WHO MOVED MY SOAP? is intended as a satirical guide for the CEO who finds himself going to prison. It is written in the voice of a convicted CEO who has survived prison and is now sharing his expertise with others who find themselves in similar straits. By "prison," Borowitz is not referring to the minimum security facilities where inmates spend their day tending to well-manicured lawns or reading in spotless libraries in between trips to the salad bar and conjugal visits from the Mrs. No, Borowitz is talking "prison" here, Oz territory, where the issue of "Who moved my soap?" can become quite important.

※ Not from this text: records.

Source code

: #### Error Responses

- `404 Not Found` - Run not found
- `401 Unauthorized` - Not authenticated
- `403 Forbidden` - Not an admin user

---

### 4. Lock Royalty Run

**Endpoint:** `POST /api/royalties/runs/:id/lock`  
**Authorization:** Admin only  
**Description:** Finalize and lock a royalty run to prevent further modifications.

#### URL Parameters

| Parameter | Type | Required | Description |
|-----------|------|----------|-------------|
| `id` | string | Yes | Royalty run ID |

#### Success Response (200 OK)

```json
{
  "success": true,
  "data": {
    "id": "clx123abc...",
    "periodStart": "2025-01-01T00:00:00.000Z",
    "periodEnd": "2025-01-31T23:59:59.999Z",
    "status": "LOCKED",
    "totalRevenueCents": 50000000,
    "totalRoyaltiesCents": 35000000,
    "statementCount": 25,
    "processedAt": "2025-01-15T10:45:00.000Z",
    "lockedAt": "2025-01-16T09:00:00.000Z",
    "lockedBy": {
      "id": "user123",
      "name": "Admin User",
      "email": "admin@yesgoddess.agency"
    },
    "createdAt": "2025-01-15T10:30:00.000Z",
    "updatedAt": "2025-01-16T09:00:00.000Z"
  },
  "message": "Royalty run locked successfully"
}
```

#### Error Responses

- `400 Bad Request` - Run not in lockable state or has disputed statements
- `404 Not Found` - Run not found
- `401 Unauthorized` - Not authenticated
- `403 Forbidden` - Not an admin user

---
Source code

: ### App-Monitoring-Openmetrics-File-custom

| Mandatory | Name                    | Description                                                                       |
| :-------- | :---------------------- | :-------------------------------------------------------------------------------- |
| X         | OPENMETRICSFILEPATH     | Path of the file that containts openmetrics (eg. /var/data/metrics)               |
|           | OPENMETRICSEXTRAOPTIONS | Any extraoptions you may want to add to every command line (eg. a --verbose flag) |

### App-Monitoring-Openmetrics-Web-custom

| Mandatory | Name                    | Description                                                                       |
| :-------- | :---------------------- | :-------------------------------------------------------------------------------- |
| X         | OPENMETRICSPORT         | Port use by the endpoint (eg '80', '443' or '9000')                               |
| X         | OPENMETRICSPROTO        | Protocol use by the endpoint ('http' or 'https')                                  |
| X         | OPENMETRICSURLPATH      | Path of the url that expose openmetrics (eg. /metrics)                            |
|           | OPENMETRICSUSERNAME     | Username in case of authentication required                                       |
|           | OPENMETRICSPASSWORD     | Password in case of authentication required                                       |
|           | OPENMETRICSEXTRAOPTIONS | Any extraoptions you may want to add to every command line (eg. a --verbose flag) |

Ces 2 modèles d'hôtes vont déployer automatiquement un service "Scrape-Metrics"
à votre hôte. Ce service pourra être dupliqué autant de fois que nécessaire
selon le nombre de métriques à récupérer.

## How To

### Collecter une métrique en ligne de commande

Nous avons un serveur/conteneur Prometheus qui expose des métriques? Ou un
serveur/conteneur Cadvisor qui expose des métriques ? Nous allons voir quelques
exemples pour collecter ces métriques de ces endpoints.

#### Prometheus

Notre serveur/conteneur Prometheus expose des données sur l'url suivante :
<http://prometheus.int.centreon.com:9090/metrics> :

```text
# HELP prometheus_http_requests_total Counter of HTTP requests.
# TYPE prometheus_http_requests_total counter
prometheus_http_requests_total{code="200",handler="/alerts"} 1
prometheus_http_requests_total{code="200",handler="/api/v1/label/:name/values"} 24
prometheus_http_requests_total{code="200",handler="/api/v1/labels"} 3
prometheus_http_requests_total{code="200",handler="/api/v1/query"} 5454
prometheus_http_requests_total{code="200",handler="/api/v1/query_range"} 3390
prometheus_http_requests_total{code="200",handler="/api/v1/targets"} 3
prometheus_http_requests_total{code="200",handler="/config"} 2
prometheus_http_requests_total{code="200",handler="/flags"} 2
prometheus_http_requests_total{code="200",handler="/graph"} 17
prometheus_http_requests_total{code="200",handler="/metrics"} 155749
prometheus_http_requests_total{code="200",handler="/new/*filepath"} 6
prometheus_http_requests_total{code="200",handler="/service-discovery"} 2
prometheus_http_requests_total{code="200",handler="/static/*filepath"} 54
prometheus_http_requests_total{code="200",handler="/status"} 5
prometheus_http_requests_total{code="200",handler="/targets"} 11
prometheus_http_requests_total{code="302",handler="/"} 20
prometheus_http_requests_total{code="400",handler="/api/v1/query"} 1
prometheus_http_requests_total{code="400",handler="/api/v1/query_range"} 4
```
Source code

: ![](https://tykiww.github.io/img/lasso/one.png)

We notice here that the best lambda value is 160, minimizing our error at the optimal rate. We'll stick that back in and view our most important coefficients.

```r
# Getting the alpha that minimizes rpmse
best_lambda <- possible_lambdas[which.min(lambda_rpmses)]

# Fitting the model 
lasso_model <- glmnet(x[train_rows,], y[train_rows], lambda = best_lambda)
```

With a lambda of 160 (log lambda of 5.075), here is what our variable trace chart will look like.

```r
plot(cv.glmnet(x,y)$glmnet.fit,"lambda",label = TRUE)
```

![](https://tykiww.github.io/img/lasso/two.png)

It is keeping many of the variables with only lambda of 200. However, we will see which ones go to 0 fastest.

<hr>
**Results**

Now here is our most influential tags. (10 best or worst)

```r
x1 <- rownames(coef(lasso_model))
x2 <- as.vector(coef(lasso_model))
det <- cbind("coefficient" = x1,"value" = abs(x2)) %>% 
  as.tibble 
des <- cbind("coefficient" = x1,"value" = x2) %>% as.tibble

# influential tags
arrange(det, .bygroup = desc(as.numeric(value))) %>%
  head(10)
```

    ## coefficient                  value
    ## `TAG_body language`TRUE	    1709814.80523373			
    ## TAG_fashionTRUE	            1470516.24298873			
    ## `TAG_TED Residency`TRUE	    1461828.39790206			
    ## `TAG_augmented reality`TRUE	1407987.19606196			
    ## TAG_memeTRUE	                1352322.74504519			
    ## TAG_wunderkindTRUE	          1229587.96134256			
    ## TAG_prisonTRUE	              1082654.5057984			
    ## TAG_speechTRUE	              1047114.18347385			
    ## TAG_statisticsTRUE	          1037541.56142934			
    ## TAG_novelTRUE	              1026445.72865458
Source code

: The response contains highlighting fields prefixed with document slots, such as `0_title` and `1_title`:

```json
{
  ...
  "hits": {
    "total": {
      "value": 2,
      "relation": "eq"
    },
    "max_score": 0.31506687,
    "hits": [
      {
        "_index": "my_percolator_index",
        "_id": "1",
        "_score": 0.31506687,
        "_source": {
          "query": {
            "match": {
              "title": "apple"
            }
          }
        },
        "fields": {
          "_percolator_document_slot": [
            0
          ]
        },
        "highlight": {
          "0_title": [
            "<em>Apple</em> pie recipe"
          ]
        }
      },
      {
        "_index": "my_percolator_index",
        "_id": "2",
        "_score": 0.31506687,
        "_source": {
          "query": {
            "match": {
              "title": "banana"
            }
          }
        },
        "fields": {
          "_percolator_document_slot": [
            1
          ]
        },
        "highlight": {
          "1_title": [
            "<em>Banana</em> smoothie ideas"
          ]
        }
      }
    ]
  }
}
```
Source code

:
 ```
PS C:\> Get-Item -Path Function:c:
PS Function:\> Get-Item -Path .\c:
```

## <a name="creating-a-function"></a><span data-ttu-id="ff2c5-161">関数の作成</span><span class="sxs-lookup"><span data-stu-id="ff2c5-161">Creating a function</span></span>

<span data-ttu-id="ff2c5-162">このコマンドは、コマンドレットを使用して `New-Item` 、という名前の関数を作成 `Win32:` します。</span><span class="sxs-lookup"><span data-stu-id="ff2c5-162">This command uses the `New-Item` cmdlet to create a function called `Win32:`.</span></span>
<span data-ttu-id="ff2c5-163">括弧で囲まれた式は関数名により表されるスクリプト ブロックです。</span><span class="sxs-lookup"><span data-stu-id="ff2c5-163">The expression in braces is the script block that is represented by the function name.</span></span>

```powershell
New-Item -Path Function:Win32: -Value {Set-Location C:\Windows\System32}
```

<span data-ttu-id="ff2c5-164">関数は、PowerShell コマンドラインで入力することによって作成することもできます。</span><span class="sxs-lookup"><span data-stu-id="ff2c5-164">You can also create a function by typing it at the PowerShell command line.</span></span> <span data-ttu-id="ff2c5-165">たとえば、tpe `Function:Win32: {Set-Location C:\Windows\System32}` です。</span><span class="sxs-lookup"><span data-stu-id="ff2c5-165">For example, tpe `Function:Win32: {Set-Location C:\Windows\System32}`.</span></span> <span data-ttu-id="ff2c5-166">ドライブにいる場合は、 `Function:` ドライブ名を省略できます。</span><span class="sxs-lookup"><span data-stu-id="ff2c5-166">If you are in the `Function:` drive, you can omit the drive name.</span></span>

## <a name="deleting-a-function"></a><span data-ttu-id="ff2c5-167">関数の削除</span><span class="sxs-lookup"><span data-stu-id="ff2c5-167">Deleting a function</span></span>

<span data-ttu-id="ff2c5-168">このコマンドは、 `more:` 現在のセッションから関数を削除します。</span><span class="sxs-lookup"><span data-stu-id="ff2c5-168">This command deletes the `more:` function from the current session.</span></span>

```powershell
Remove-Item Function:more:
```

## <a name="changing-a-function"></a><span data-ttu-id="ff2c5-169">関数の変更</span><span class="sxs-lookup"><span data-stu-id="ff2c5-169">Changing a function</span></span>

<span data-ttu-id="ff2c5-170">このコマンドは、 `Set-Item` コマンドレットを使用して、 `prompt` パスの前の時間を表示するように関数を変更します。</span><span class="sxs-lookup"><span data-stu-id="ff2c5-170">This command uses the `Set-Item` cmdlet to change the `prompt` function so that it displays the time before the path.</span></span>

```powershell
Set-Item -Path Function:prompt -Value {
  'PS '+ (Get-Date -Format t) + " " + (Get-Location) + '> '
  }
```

Admittedly, it does take Borowitz a few pages to get things moving. Given that WHO MOVED MY SOAP? is less than 100 pages in length, he does not have many to squander. Accordingly the first third of WHO MOVED MY SOAP? is more of a warm-up than anything else, with Borowitz putting a tongue-in-cheek positive spin on the executive going to prison.
It is in the second third of the book, however, that Borowitz really begins to shine. His chapter dealing with prison slang is...well, it's a riot, but it really serves to get the blood moving for the chapter dealing with meals. "Prison Food: Don't Pick Up the Check" begins with a hilarious --- and, let's face it --- an accurate comparison between prison mess halls and five-star restaurants.